Guilford native Amy Anderson, 28, borrowed around $21,000 in subsidized and unsubsidized federal loans, and her mother took out a PLUS Loan for an additional $10,000. Anderson started at Gateway Community College in New Haven and quickly exhausted her $10,000 personal college fund. She took out loans when she transferred to Southern Connecticut State University, also in New Haven. She graduated in December 2014.

After Anderson was hired at her first post-college job, she still lived at home and had a $230 a month loan payment. She "threw so much money" at her loans, she said, and got her balance down to around $4,000.

"I didn't have a lot of debt compared to some people," she said, "and that was because I chose to go to a state school and commute. For me, college was worth it.

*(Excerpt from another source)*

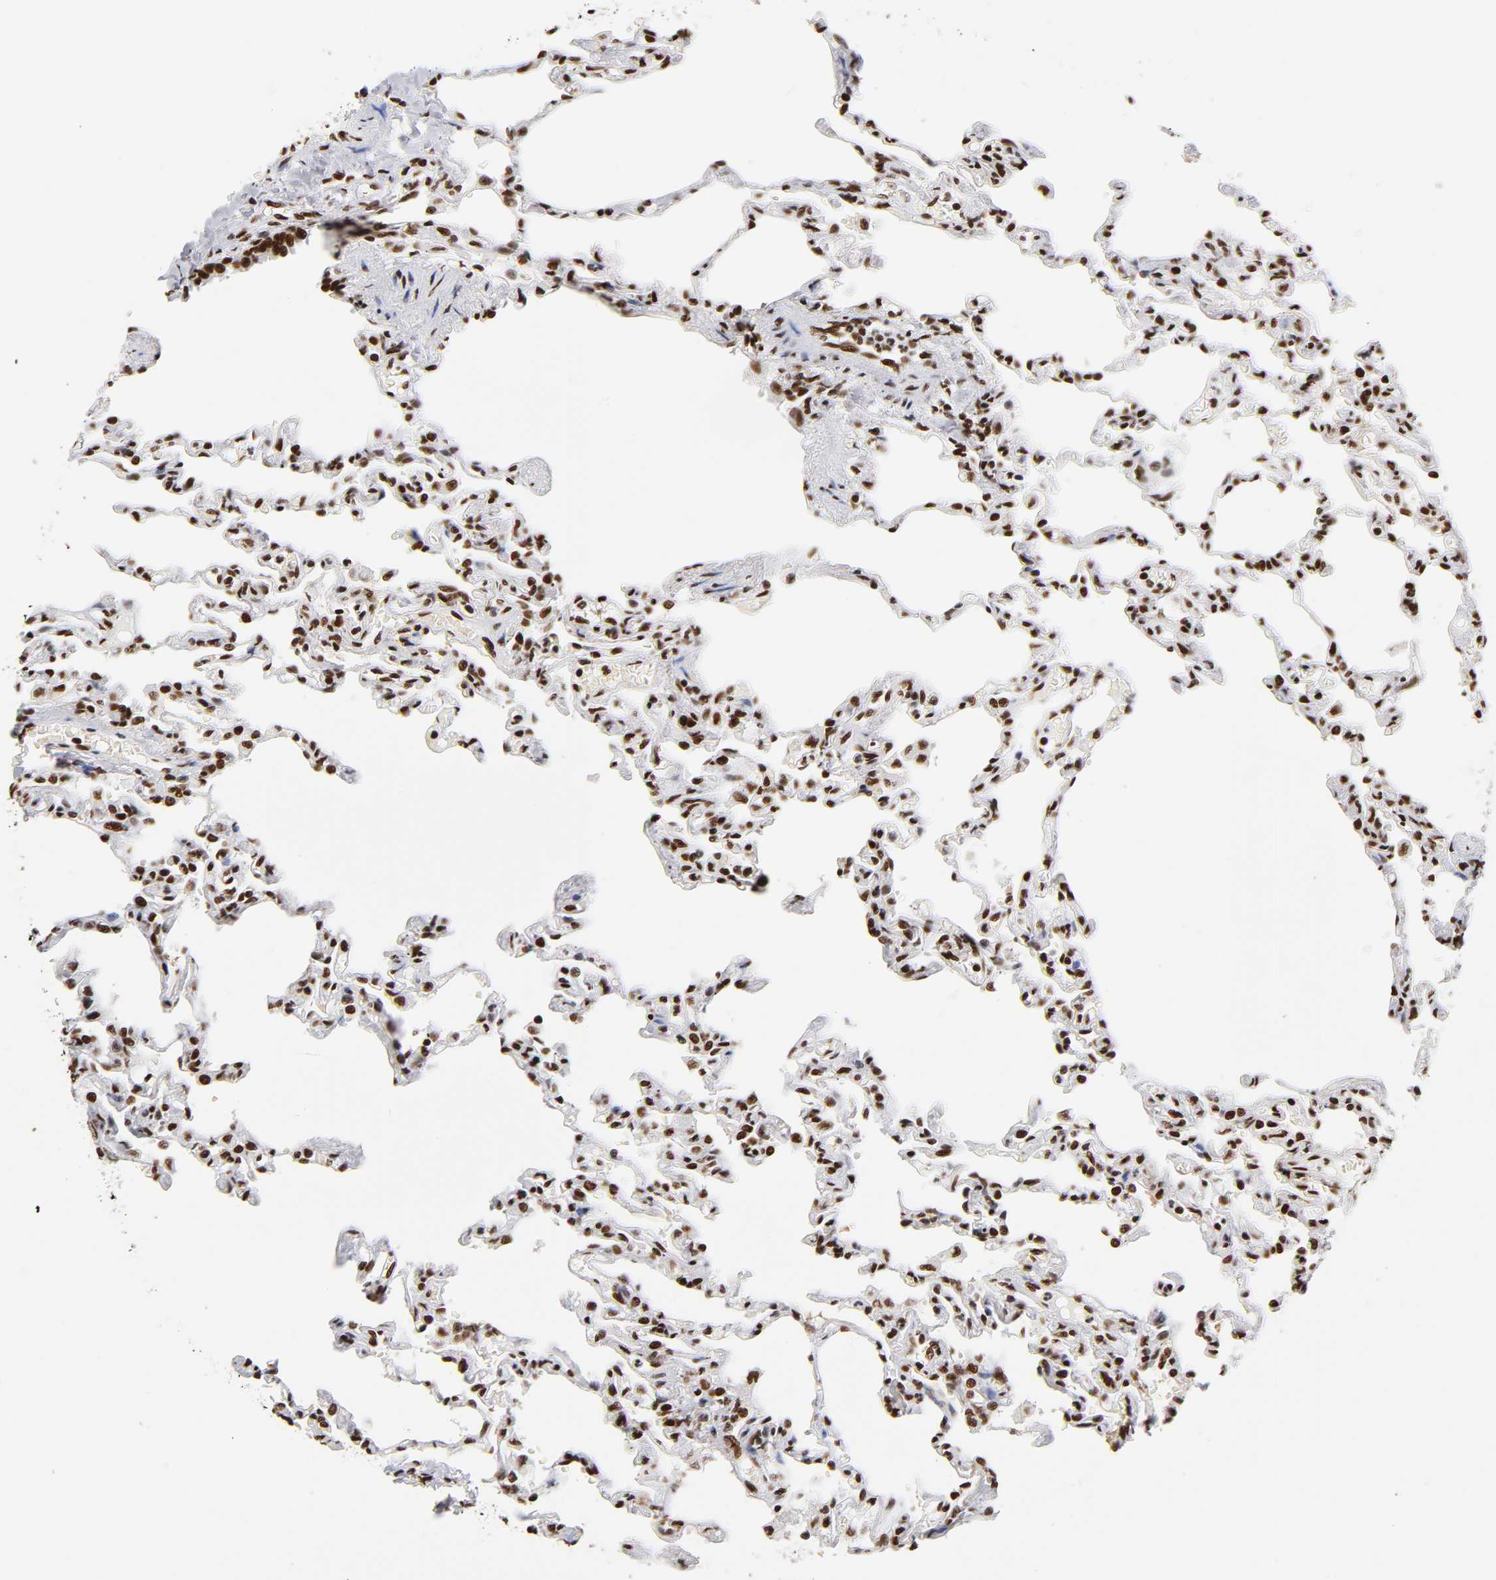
{"staining": {"intensity": "strong", "quantity": ">75%", "location": "nuclear"}, "tissue": "lung", "cell_type": "Alveolar cells", "image_type": "normal", "snomed": [{"axis": "morphology", "description": "Normal tissue, NOS"}, {"axis": "topography", "description": "Lung"}], "caption": "Brown immunohistochemical staining in benign human lung displays strong nuclear expression in about >75% of alveolar cells. The staining was performed using DAB to visualize the protein expression in brown, while the nuclei were stained in blue with hematoxylin (Magnification: 20x).", "gene": "XRCC6", "patient": {"sex": "male", "age": 21}}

I learned so much in my major, and I know that without a college degree it would be a lot harder to find a job."

For more information about federal student loans, visit https://studentaid.ed.gov/sa/types/loans.

Borrowing Money Costs Money

A student who borrows $25,000 at 4.45 percent interest with a 10-year repayment plan will pay around $260 a month and just over $6,000 in interest for a total of roughly $31,000. That same loan with a 20-year repayment plan will lower the monthly payment to around $157.50 a month, but the student will pay almost $13,000 in interest, totaling $38,000.

A parent borrowing $25,000 in parent PLUS loans at 7 percent interest with the same repayment plan will pay around $290 a month. Interest will total about $9,800, equaling almost $35,000 repaid. If the parent extends the repayment plan to 20 years, the monthly payment drops to around $193, but the parent will ultimately pay around $21,500 in interest for a total of about $46,500—almost double the amount of the original loan.